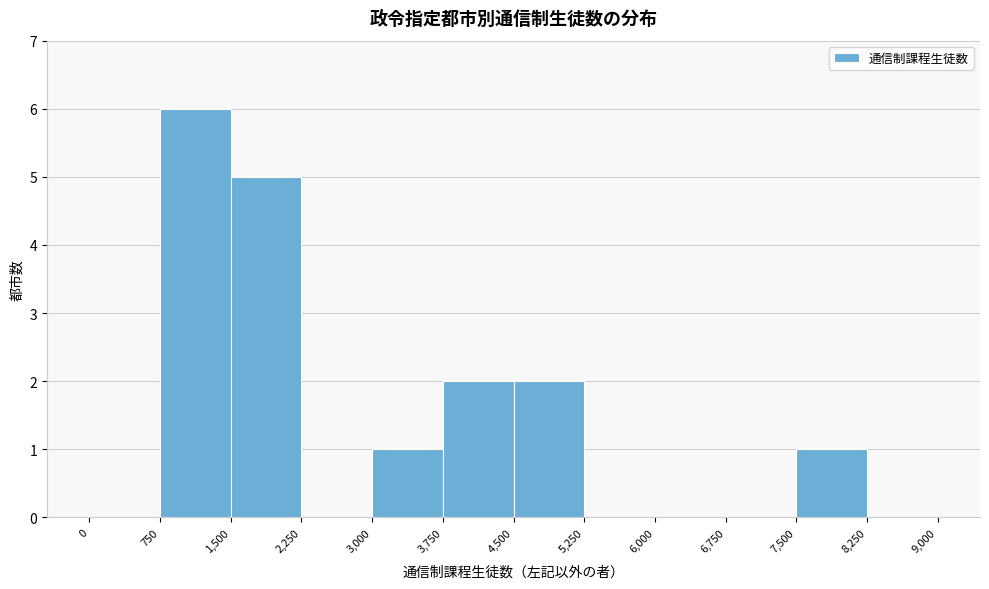

Reading left to right, list every bar in this chart as the range it spans on the x-axis followed by its height. The values are not printed on the chart, so give them approximately, as read against the axis.

0 to 750: 0
750 to 1,500: 6
1,500 to 2,250: 5
2,250 to 3,000: 0
3,000 to 3,750: 1
3,750 to 4,500: 2
4,500 to 5,250: 2
5,250 to 6,000: 0
6,000 to 6,750: 0
6,750 to 7,500: 0
7,500 to 8,250: 1
8,250 to 9,000: 0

....

Reproduce all of the material above word for word, leaving out the pictures.

● Solved problem:
Reading left to right, list every bar in this chart as the range it spans on the x-axis followed by its height. The values are not printed on the chart, so give them approximately, as read against the axis.

0 to 750: 0
750 to 1,500: 6
1,500 to 2,250: 5
2,250 to 3,000: 0
3,000 to 3,750: 1
3,750 to 4,500: 2
4,500 to 5,250: 2
5,250 to 6,000: 0
6,000 to 6,750: 0
6,750 to 7,500: 0
7,500 to 8,250: 1
8,250 to 9,000: 0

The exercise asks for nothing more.